• **Exercise**: Please write out every line of the items below again, switching "PLACAR" to "MARCADOR" and changing nothing else. Leave the pictures out.

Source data
+ + + + + + +

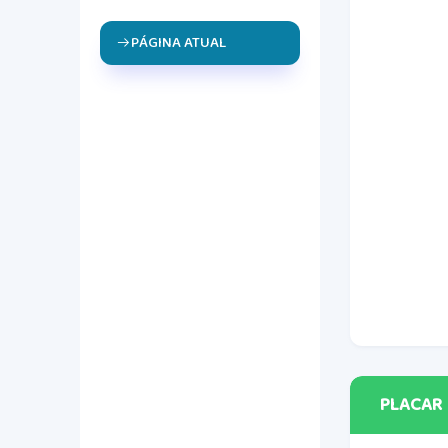
PÁGINA ATUAL
PLACAR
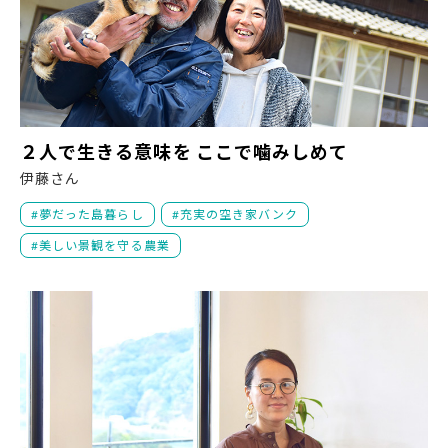
２
２人で生きる意味を ここで噛みしめて
伊藤さん
夢だった島暮らし
充実の空き家バンク
美しい景観を守る農業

+ + + + + + +

• **Exercise answer**:
PÁGINA ATUAL
MARCADOR
２
２人で生きる意味を ここで噛みしめて
伊藤さん
夢だった島暮らし
充実の空き家バンク
美しい景観を守る農業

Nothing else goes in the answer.